**Exercise description**. Rewrite the lines of the records below as a numbered list, starting at the line containing "genus: Liabum" and ending at the line containing "genus: Sisyrinchium", with both of those lines included. Leave out any blank lines.

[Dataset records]
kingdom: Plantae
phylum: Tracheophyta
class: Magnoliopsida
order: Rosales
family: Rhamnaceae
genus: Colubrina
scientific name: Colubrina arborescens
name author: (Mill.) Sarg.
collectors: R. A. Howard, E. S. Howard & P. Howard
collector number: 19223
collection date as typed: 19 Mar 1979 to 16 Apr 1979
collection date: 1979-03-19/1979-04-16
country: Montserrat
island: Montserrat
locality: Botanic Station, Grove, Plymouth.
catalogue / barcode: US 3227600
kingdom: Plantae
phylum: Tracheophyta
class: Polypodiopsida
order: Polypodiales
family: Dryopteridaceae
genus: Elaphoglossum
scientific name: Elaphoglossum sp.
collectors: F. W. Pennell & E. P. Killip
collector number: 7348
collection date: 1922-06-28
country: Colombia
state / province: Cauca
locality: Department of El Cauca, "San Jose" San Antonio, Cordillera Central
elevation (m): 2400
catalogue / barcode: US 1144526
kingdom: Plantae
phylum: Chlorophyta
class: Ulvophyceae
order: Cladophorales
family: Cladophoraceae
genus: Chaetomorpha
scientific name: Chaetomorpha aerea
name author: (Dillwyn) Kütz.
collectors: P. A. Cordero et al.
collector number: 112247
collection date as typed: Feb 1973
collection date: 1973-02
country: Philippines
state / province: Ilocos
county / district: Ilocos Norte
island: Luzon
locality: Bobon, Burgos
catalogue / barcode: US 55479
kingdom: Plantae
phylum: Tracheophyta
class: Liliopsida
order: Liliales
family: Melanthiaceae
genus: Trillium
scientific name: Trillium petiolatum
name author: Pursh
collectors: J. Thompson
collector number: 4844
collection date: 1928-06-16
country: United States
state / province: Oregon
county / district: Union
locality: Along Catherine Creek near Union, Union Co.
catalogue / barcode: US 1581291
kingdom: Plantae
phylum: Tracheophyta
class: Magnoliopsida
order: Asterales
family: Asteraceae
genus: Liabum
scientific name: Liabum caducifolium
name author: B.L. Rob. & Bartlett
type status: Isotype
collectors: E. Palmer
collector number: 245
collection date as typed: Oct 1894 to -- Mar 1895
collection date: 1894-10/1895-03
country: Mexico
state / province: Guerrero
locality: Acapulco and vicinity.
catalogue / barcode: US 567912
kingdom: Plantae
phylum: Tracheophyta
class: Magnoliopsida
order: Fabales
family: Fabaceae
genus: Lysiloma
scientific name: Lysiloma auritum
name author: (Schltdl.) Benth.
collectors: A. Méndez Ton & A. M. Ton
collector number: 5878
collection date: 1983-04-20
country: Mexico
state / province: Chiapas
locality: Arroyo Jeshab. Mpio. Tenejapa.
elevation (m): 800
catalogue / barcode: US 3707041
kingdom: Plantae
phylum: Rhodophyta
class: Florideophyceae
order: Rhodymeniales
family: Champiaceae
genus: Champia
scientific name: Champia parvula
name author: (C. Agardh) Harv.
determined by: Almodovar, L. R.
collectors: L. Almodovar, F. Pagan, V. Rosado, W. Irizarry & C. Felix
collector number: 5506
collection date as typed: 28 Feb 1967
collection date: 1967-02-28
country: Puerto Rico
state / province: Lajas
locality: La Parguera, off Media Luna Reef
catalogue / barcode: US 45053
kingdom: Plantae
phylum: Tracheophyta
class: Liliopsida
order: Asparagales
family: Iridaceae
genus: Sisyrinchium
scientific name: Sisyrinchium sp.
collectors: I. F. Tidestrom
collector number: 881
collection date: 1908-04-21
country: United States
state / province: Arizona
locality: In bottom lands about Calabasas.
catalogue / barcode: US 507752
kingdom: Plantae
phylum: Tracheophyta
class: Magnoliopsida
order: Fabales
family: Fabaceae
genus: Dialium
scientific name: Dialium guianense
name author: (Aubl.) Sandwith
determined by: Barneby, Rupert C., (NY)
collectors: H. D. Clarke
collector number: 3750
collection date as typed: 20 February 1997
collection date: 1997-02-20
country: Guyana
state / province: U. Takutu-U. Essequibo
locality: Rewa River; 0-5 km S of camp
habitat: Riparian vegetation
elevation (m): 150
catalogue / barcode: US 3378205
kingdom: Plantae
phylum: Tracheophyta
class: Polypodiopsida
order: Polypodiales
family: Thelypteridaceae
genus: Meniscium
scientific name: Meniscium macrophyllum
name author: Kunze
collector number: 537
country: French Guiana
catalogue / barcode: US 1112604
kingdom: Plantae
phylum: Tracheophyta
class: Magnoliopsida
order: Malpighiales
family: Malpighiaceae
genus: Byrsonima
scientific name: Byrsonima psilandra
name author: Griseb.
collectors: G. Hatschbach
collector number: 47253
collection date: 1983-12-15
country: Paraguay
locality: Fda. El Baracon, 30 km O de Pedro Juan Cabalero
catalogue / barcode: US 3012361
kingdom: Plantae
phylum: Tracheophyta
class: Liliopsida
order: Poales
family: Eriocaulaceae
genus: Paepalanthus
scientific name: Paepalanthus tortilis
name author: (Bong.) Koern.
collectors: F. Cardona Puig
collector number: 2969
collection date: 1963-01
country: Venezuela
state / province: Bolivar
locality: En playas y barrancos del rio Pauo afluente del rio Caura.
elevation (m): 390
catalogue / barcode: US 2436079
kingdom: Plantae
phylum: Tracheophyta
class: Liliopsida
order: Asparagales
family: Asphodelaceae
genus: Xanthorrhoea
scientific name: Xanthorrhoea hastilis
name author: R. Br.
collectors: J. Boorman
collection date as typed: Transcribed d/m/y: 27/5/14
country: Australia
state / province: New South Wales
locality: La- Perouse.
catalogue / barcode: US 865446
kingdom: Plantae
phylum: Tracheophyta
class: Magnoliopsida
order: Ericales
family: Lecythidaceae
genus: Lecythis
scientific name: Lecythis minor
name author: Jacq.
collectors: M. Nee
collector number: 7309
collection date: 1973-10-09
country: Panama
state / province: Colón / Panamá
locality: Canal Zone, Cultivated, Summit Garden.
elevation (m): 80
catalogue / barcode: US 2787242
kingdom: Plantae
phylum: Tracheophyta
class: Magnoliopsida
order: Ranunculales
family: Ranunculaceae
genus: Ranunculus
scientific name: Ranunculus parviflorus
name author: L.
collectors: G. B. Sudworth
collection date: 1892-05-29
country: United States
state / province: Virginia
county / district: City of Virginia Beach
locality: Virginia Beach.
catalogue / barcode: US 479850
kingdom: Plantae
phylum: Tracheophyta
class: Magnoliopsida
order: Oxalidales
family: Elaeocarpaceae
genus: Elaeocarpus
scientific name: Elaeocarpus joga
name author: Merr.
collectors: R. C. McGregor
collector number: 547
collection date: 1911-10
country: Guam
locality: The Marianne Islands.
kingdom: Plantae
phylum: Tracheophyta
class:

**The result**.
1. genus: Liabum
2. scientific name: Liabum caducifolium
3. name author: B.L. Rob. & Bartlett
4. type status: Isotype
5. collectors: E. Palmer
6. collector number: 245
7. collection date as typed: Oct 1894 to -- Mar 1895
8. collection date: 1894-10/1895-03
9. country: Mexico
10. state / province: Guerrero
11. locality: Acapulco and vicinity.
12. catalogue / barcode: US 567912
13. kingdom: Plantae
14. phylum: Tracheophyta
15. class: Magnoliopsida
16. order: Fabales
17. family: Fabaceae
18. genus: Lysiloma
19. scientific name: Lysiloma auritum
20. name author: (Schltdl.) Benth.
21. collectors: A. Méndez Ton & A. M. Ton
22. collector number: 5878
23. collection date: 1983-04-20
24. country: Mexico
25. state / province: Chiapas
26. locality: Arroyo Jeshab. Mpio. Tenejapa.
27. elevation (m): 800
28. catalogue / barcode: US 3707041
29. kingdom: Plantae
30. phylum: Rhodophyta
31. class: Florideophyceae
32. order: Rhodymeniales
33. family: Champiaceae
34. genus: Champia
35. scientific name: Champia parvula
36. name author: (C. Agardh) Harv.
37. determined by: Almodovar, L. R.
38. collectors: L. Almodovar, F. Pagan, V. Rosado, W. Irizarry & C. Felix
39. collector number: 5506
40. collection date as typed: 28 Feb 1967
41. collection date: 1967-02-28
42. country: Puerto Rico
43. state / province: Lajas
44. locality: La Parguera, off Media Luna Reef
45. catalogue / barcode: US 45053
46. kingdom: Plantae
47. phylum: Tracheophyta
48. class: Liliopsida
49. order: Asparagales
50. family: Iridaceae
51. genus: Sisyrinchium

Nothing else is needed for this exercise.